The name "Magic Valley" is a reference to the construction of Milner and Minidoka Dams and a series of irrigation canal systems (such as the Gooding Milner canal) on the Snake River during the first decade of the 20th century. In a short time these projects "magically" transformed what had been considered a nearly uninhabitable area into some of the most productive farmland in the northwestern U.S. Many cities and towns in the region were founded between 1900 and 1910 as a direct result of these projects.

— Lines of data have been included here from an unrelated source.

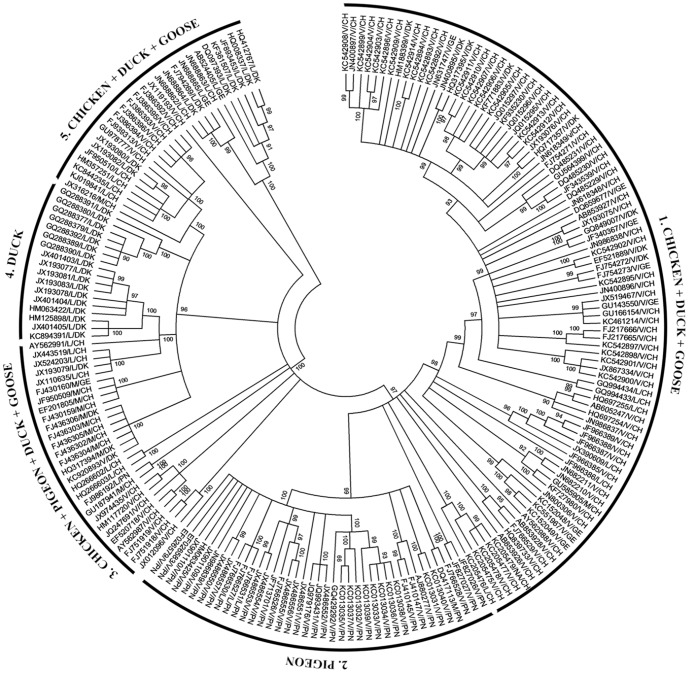
Phylogenetic tree illustrating relationship among the 201 Newcastle disease virus (NDV) strain (labelled as accession no/pathogenic/species) following the neighbour-joining method using MEGA6 software.Parameters include: pairwise deletion, 1000 replicates for bootstrap analysis and Jukes-Cantor substitution model, the rate variation among sites was modelled with a gamma distribution (shape parameter  =  5). L, M and V stands for lentogenic, mesogenic and velogenic strains. CH, PN, DK and GE stands for the chicken, pigeon, duck and goose, respectively.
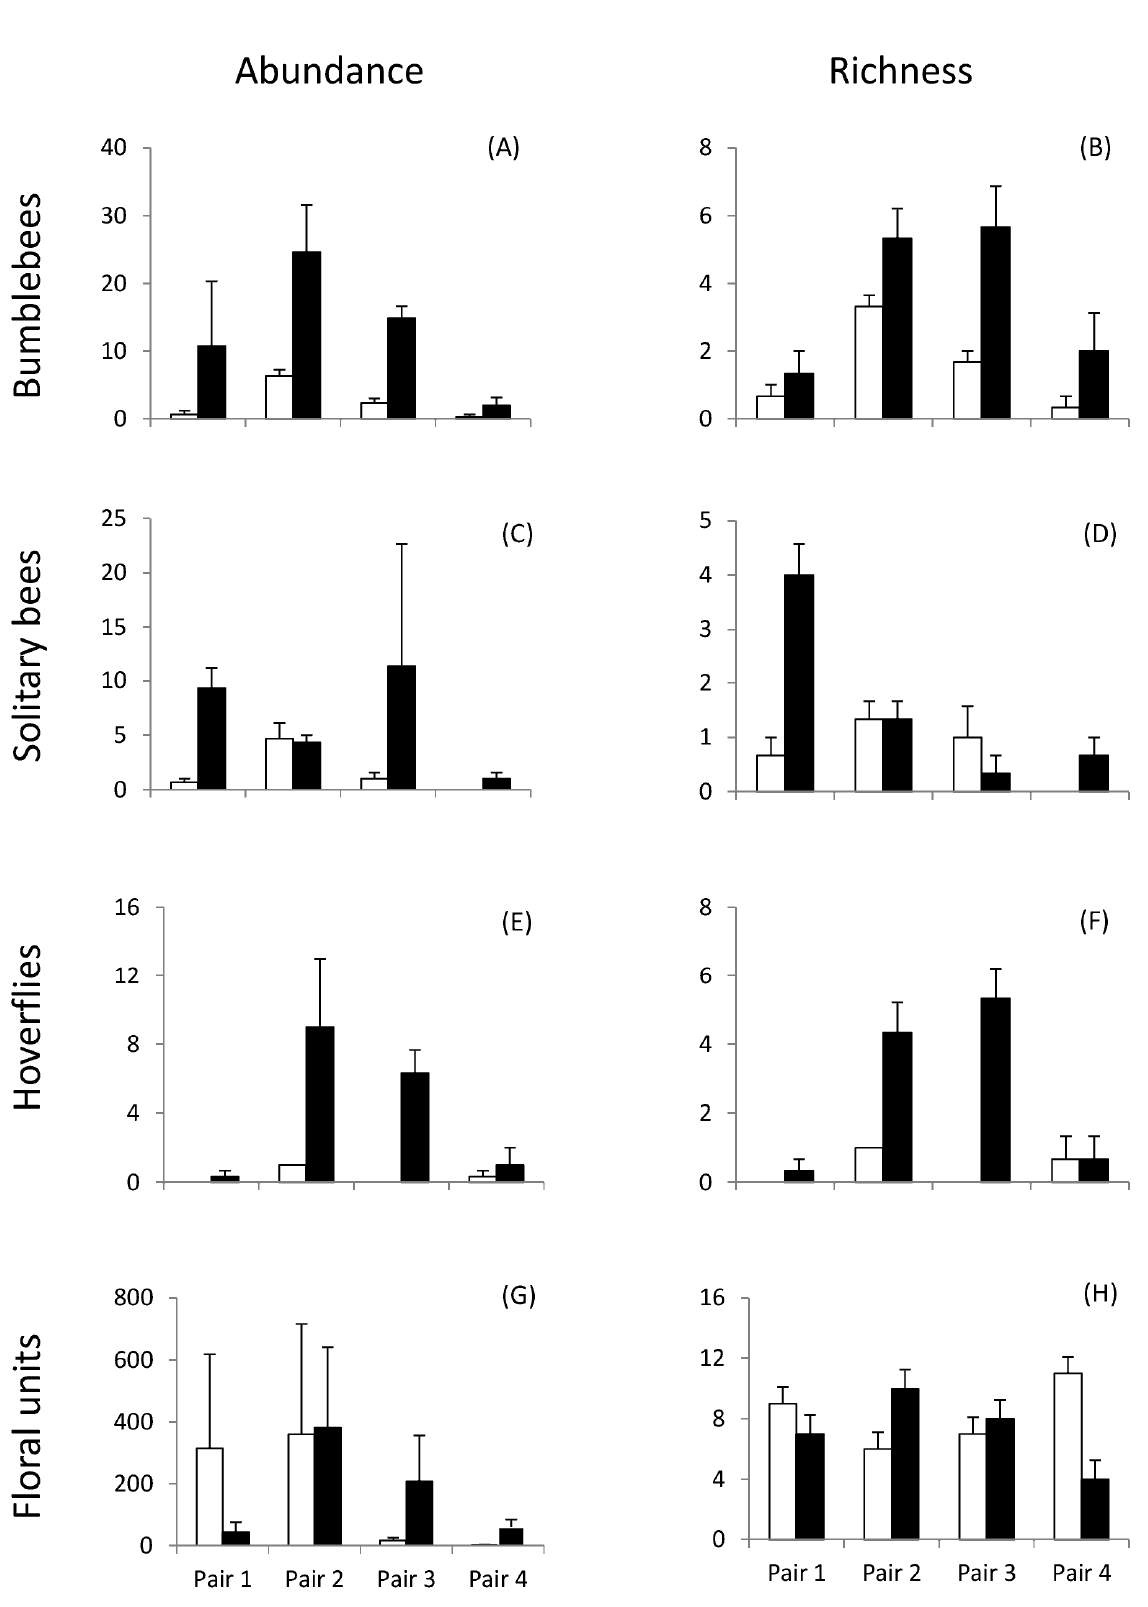
F IGURE 7. (A-H) Mean abundance and richness (± standard error) of each taxonomic group based on treatment ( S. repens vs. no S. repens ). Pair 1 = Arklow; Kilpatrick, pair 2 = Magherabeg; Brittas pair 3 = Ballyteige; Raven Point, pair 4 = Courtown; Cahore. Empty bars = absent, filled bars = S. repens present; richness here means number of species occurring.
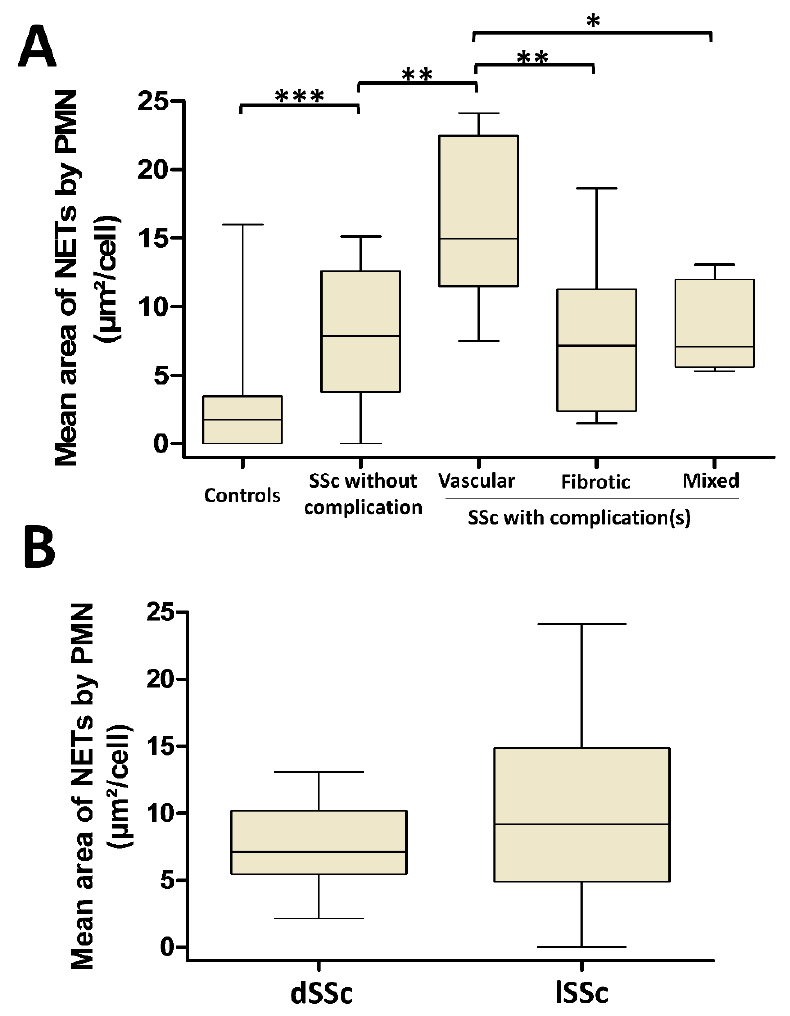
Figure 4. NETosis is increased in SSc patients with vascular complications and is not dependent on the extension of skin fibrosis. ( A ) PMN from SSc patients and controls were stimulated in autologous conditions. Patients were grouped according to their type of complications (vascular, fibrotic, or mixed complications) or the absence of complications. Pulmonary arterial hypertension, digital ulcers, and scleroderma renal crisis were considered as vascular complications, di ff use phenotype and interstitial lung disease were considered as fibrotic complications, and mixed complications were defined as the association of at least one vascular and one fibrotic complication. All conditions (n = 26 for controls, n = 12 for patients without complication, n = 8 for SSc with vascular complications, n = 9 for SSc with fibrotic complications, and n = 5 for SSc with mixed complications) were performed in duplicate. ( B ) Patients were grouped according to their skin phenotype (di ff use SSc (dSSc) or limited SSc (lSSc)) and PMN were stimulated in autologous conditions. All conditions (n = 8 for dSSc, and n = 26 for lSSc) were performed in duplicate. The mean area of NETs released by PMN is represented by a “box and whiskers” plot for each condition tested. Boxes show the 25–75th percentiles, lines show the median value, and whiskers show the range of the mean area of NETs released by PMN. *** p < 0.001, ** p < 0.01, * p <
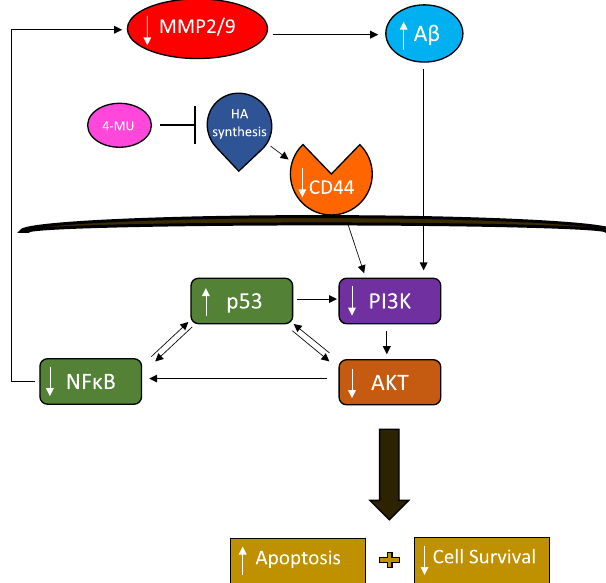
Figure 10. Representation of the main hypothesis and findings of this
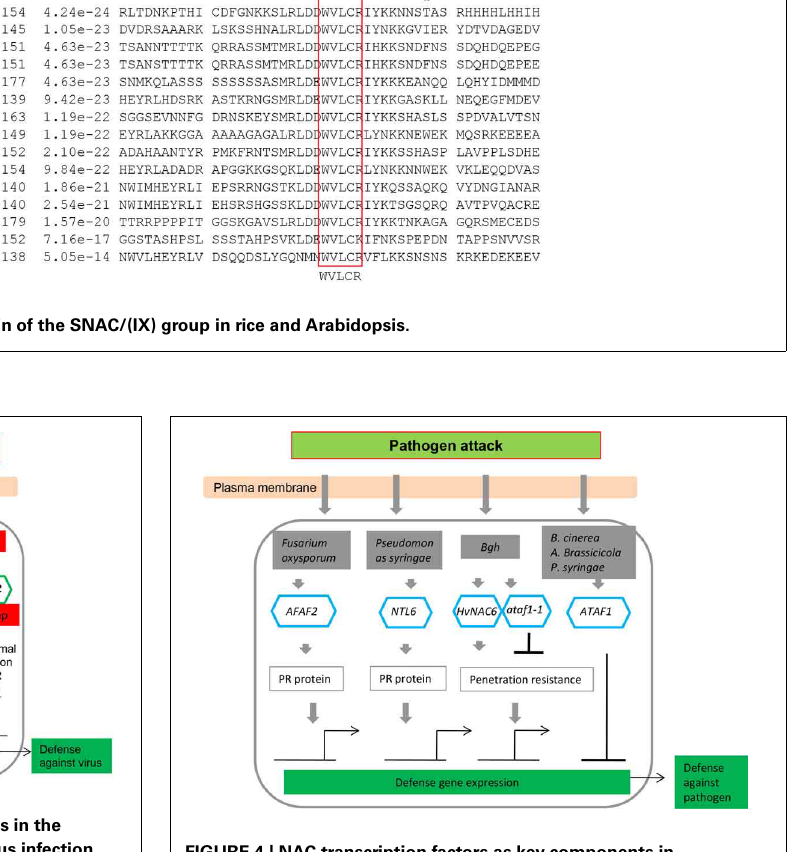
FIGURE 4 | NAC transcription factors as key components in transcriptional regulation of gene expression during pathogen attack, integrating both positive (arrows) and negative (bars) regulatory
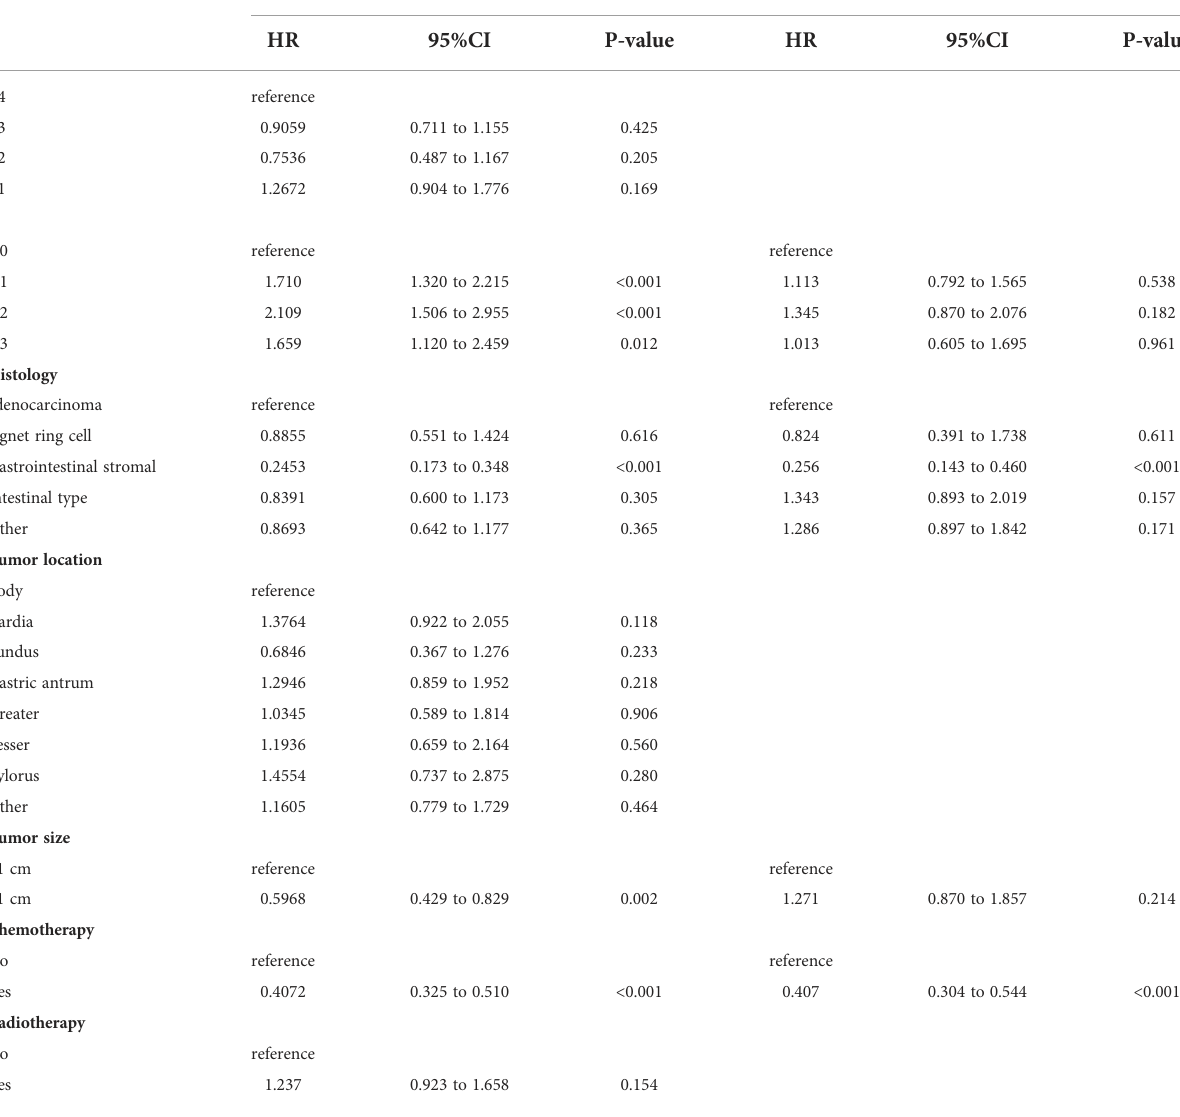
differentiated or undifferentiated tumors (Grades III – IV), the overall survival and cancer-speci fi c survival rates of the PTR group were signi fi cantly higher than those of the no-PTR group (log-rank P <0.001, Figure 4C and log-rank P <0.001, Figure 4D). In the chemotherapy subgroup, the overall survival and cancer-speci fi c survival of the PTR group were longer than the no-PRT group in the patients with chemotherapy (log-rank P <0.001, Figure 5A and log-rank P <0.001, Figure 5B). Likewise, in the subgroup without chemotherapy, the overall survival and cancer-speci fi c survival of the PTR group were also longer than the no-PRT group (log- rank P <0.001, Figure 5C and log-rank P <0.001, Figure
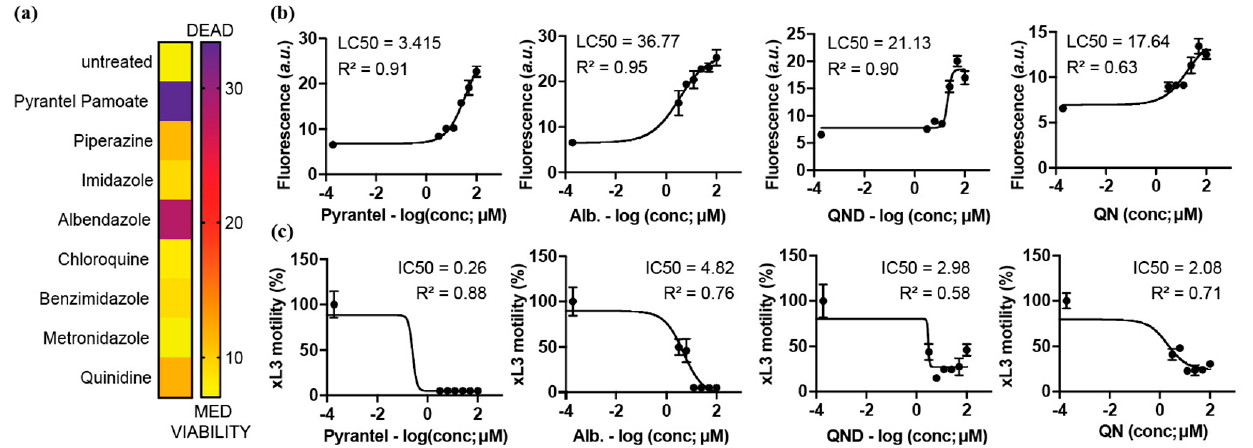
Figure 2. ( a ) N. brasiliensis iL3s ( n = 100) were co-cultured in the presence of RBCs with 100 µ M known anthelmintics (pyrantel, piperazine, imidazole, albendazole, chloroquine, benzimidazole, metronidazole and quinidine). After 3 days, Sytox Green was added to the wells and 24 h later, fluorescence (arbitrary units, a.u. ) was measured by spectrophotometry. The average of duplicate values for each drug are shown as a heat-map ranging from medium viability (MED) to low viability (DEAD i.e., equivalent to killed by boiling) (arbitrary units a.u. ). ( b ) Drug dilution series for pyrantel, albendazole (Alb.), quinidine (QND), and quinine (QN) using the same assay as described in ( a ). Data were normalised to those for “dead” controls and pooled from three independent experiments and represented as mean ± standard error of the mean (SEM). The compound concentrations were log10-transformed and fitted using a variable slope four-parameter equation, using ordinary least squares fit model. ( c ) Using the same conditions as described in ( b ), motility was assessed by microscopy 4 days after culture. Motility scores were calculated for individual compounds, normalised with reference to the negative control (100% motility) and recorded as percentages. Data points represent one experiment conducted in triplicate; mean ± standard error of the mean (SEM). To assess the sensitivity of our assay, we further evaluated the lethal concentration 50 (LC50) values for pyrantel, albendazole, quinine, and quinidine (QND) employing the Sytox Green-based assay for viability, and compared the resultant data to the IC50 calculated using the current ‘standard’ assay [30,31] of assessing worm motility (Figure 2b,c). Interestingly but unsurprisingly, the LC50 values were significantly higher than the IC50 values based on motility. Indeed, change in worm motility is usually observed long before killing actually occurs (and thus can be measured by sytox-Green staining), especially in the case of compounds causing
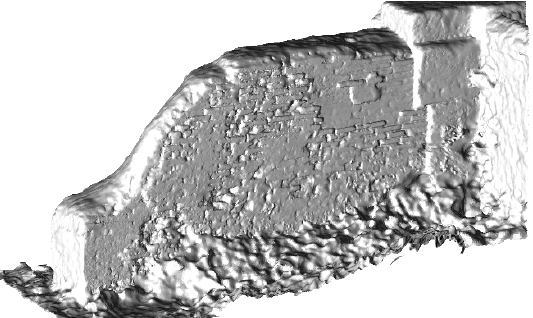
Fig. 21 A geometric detail of a image-based 3D model wall, shaded in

Annie Pike Greenwood wrote We Sagebrush Folks, an autobiography published in 1934 about the challenges of farm life in the area.

==Education==
The College of Southern Idaho (CSI) in Twin Falls is the Magic Valley's only college. Most of the region's cities and towns support separate public school districts.

==Culture==
Cultural events are routinely held at CSI. County fairs are held throughout the region in the late summer, the largest being the Twin Falls County Fair in Filer during the week immediately preceding Labor Day. The Sun Valley resort in Blaine County hosts several attractions throughout the year. The town of Hagerman hosts a large blues fest in September.

The Magic Valley is home to the Magic Valley Arts Council, a non-profit umbrella arts organization that serves the greater Twin Falls area and surrounding 8-county Magic Valley region. The organization's mission is to foster and promote experiences in the arts for all people in the Greater Twin Falls. It is an association of arts organizations, individuals, educational institutions and businesses looking for opportunities to improve the quality of life in the Magic Valley area by providing arts and cultural opportunities. Annual events and programs include Kids Art in the Park, Arts on Tour, Brown Bag Lecture Series, theatrical productions, the Full Moon Gallery of Fine Art and Contemporary Craft, public art projects and many others.

==Leisure==
Popular leisure activities in the Magic Valley include camping, hunting and fishing. Skiing at several resorts throughout the region is one of the most popular winter activities. Jackpot, Nevada, which is closely associated with the Magic Valley region, offers casino gaming. The Perrine Bridge draws many BASE jumpers from around the world. It is the only man-made structure in the US that is legally jumpable without a permit.

==Agriculture==
Important agricultural commodities in the Magic Valley include rainbow trout, beans, sugar beets, corn (maize) and potatoes. Dairy production is also significant, especially in Jerome and Gooding Counties.

== Cities and towns ==

- Acequia
- Albion
- Bellevue
- Bliss
- Buhl
- Burley
- Carey
- Castleford
- Declo
- Dietrich
- Eden
- Fairfield
- Filer
- Gooding
- Hagerman
- Hailey
- Hansen
- Hazelton
- Heyburn
- Hollister
- Jerome
- Ketchum
- Kimberly
- Malta
- Minidoka
- Murtaugh
- Oakley
- Paul
- Picabo
- Richfield
- Rogerson
- Rupert
- Shoshone
- Sun Valley
- Triumph
- Twin Falls
- Wendell

==Notable people==
- Colston Loveland (born 2004), professional American football player. He grew up in Bliss, Idaho, a small community in Gooding County, and attended Gooding High School. Loveland played college football at the University of Michigan, where he was part of the 2023 national championship team. Known for carrying his small-town Idaho roots with pride, he became the highest-drafted tight end of the 2025 NFL draft when he was selected 10th overall by the Chicago Bears.